> _문제_
아래 항목의 모든 줄을 한 글자도 바꾸지 않고 그대로 출력해 줄 수 있나요?

> _제공 자료_
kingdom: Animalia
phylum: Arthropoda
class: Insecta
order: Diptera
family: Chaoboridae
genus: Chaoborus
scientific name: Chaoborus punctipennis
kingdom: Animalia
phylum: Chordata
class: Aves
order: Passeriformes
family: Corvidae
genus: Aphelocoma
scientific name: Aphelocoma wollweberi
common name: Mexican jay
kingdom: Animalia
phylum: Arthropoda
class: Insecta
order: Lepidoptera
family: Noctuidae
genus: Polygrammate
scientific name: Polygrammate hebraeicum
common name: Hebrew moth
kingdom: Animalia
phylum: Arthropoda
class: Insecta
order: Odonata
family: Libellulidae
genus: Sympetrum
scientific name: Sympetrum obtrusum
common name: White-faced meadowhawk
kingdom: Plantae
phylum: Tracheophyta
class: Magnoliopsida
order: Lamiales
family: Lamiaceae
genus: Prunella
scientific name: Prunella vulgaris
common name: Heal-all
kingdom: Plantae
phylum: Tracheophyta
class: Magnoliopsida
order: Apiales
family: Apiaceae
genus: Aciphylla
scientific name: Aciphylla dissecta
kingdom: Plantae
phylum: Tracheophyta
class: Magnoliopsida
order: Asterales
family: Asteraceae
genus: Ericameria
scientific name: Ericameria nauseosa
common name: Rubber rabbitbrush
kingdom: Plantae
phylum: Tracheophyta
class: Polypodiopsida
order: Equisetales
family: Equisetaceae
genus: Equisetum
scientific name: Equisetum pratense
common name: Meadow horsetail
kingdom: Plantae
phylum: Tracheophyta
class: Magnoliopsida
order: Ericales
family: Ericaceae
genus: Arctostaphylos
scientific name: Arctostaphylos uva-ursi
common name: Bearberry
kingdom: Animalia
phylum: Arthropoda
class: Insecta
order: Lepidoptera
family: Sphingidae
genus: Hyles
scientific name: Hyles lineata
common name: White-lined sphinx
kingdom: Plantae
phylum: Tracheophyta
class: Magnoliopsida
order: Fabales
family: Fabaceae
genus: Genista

> _답변_
kingdom: Animalia
phylum: Arthropoda
class: Insecta
order: Diptera
family: Chaoboridae
genus: Chaoborus
scientific name: Chaoborus punctipennis
kingdom: Animalia
phylum: Chordata
class: Aves
order: Passeriformes
family: Corvidae
genus: Aphelocoma
scientific name: Aphelocoma wollweberi
common name: Mexican jay
kingdom: Animalia
phylum: Arthropoda
class: Insecta
order: Lepidoptera
family: Noctuidae
genus: Polygrammate
scientific name: Polygrammate hebraeicum
common name: Hebrew moth
kingdom: Animalia
phylum: Arthropoda
class: Insecta
order: Odonata
family: Libellulidae
genus: Sympetrum
scientific name: Sympetrum obtrusum
common name: White-faced meadowhawk
kingdom: Plantae
phylum: Tracheophyta
class: Magnoliopsida
order: Lamiales
family: Lamiaceae
genus: Prunella
scientific name: Prunella vulgaris
common name: Heal-all
kingdom: Plantae
phylum: Tracheophyta
class: Magnoliopsida
order: Apiales
family: Apiaceae
genus: Aciphylla
scientific name: Aciphylla dissecta
kingdom: Plantae
phylum: Tracheophyta
class: Magnoliopsida
order: Asterales
family: Asteraceae
genus: Ericameria
scientific name: Ericameria nauseosa
common name: Rubber rabbitbrush
kingdom: Plantae
phylum: Tracheophyta
class: Polypodiopsida
order: Equisetales
family: Equisetaceae
genus: Equisetum
scientific name: Equisetum pratense
common name: Meadow horsetail
kingdom: Plantae
phylum: Tracheophyta
class: Magnoliopsida
order: Ericales
family: Ericaceae
genus: Arctostaphylos
scientific name: Arctostaphylos uva-ursi
common name: Bearberry
kingdom: Animalia
phylum: Arthropoda
class: Insecta
order: Lepidoptera
family: Sphingidae
genus: Hyles
scientific name: Hyles lineata
common name: White-lined sphinx
kingdom: Plantae
phylum: Tracheophyta
class: Magnoliopsida
order: Fabales
family: Fabaceae
genus: Genista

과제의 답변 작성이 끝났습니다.